PROBLEM »
Wherever the string "topic" shows up in the records below, return that line.

Saved data entries »
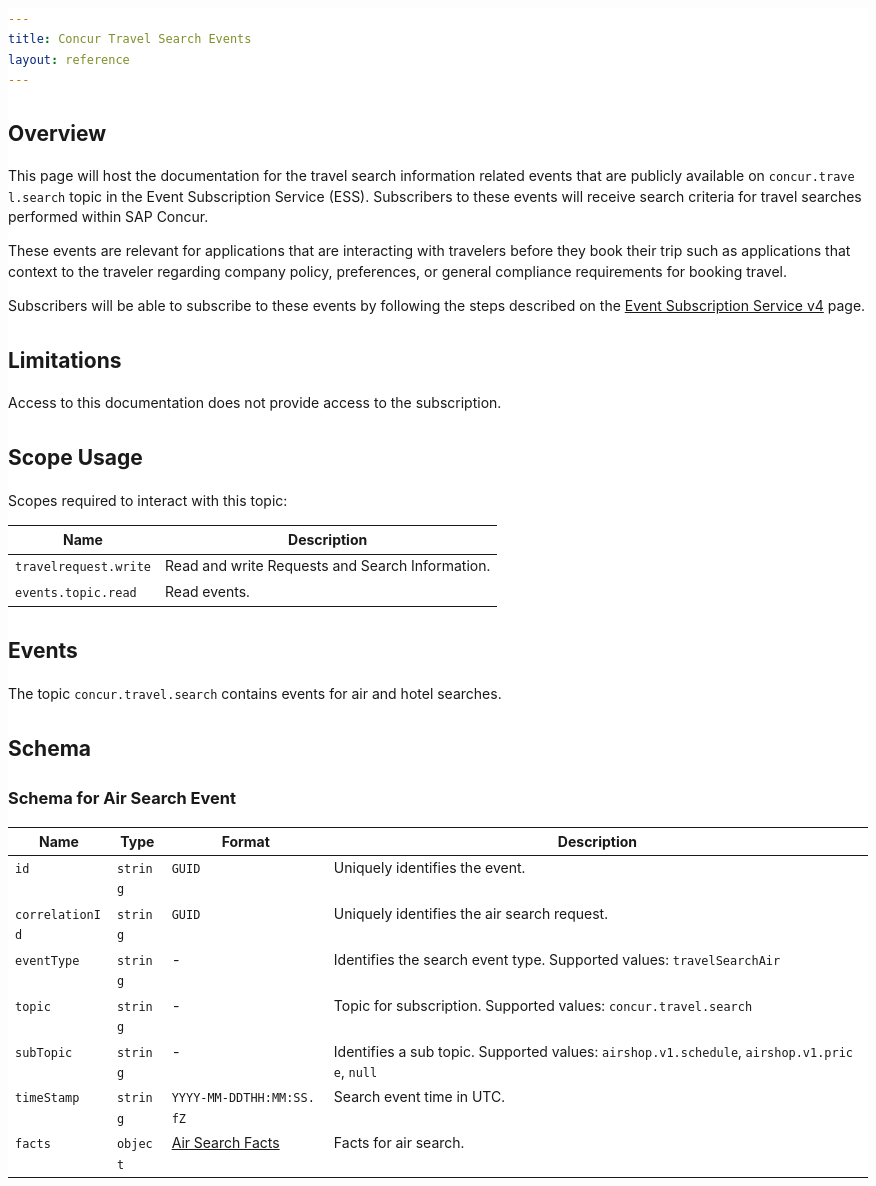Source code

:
 ```yaml
---
title: Concur Travel Search Events
layout: reference
---
```


## <a name="overview"></a>Overview


This page will host the documentation for the travel search information related events that are publicly available on `concur.travel.search` topic in the Event Subscription Service (ESS). 
Subscribers to these events will receive search criteria for travel searches performed within SAP Concur.

These events are relevant for applications that are interacting with travelers before they book their trip such as applications that context to the traveler regarding company policy, preferences, or general compliance requirements for booking travel.

Subscribers will be able to subscribe to these events by following the steps described on the [Event Subscription Service v4](/api-reference/ess/v4.event-subscription.html) page.

## <a name="limitations"></a>Limitations
Access to this documentation does not provide access to the subscription.

## <a name="scope-usage"></a>Scope Usage

Scopes required to interact with this topic:

Name                 |Description
---------------------|----------------
`travelrequest.write`|Read and write Requests and Search Information. 
`events.topic.read`  |Read events.

## <a name="events"></a>Events

The topic `concur.travel.search` contains events for air and hotel searches.

## <a name="schema"></a>Schema

### <a name="schema-air-request"></a>Schema for Air Search Event

Name           |Type    |Format                                      |Description
---------------|--------|--------------------------------------------|----------------------------------------------------------------------------------
`id`           |`string`|`GUID`                                      |Uniquely identifies the event.
`correlationId`|`string`|`GUID`                                      |Uniquely identifies the air search request.
`eventType`    |`string`|-                                           |Identifies the search event type. Supported values: `travelSearchAir`
`topic`        |`string`|-                                           |Topic for subscription. Supported values: `concur.travel.search`
`subTopic`     |`string`| -                                          |Identifies a sub topic. Supported values: `airshop.v1.schedule`, `airshop.v1.price`, `null`
`timeStamp`    |`string`|`YYYY-MM-DDTHH:MM:SS.fZ`                    |Search event time in UTC.
`facts`        |`object`|[Air Search Facts](#schema-air-search-facts)|Facts for air search.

OUTPUT BELOW »
This page will host the documentation for the travel search information related events that are publicly available on `concur.travel.search` topic in the Event Subscription Service (ESS). 
Scopes required to interact with this topic:
`events.topic.read`  |Read events.
The topic `concur.travel.search` contains events for air and hotel searches.
`topic`        |`string`|-                                           |Topic for subscription. Supported values: `concur.travel.search`
`subTopic`     |`string`| -                                          |Identifies a sub topic. Supported values: `airshop.v1.schedule`, `airshop.v1.price`, `null`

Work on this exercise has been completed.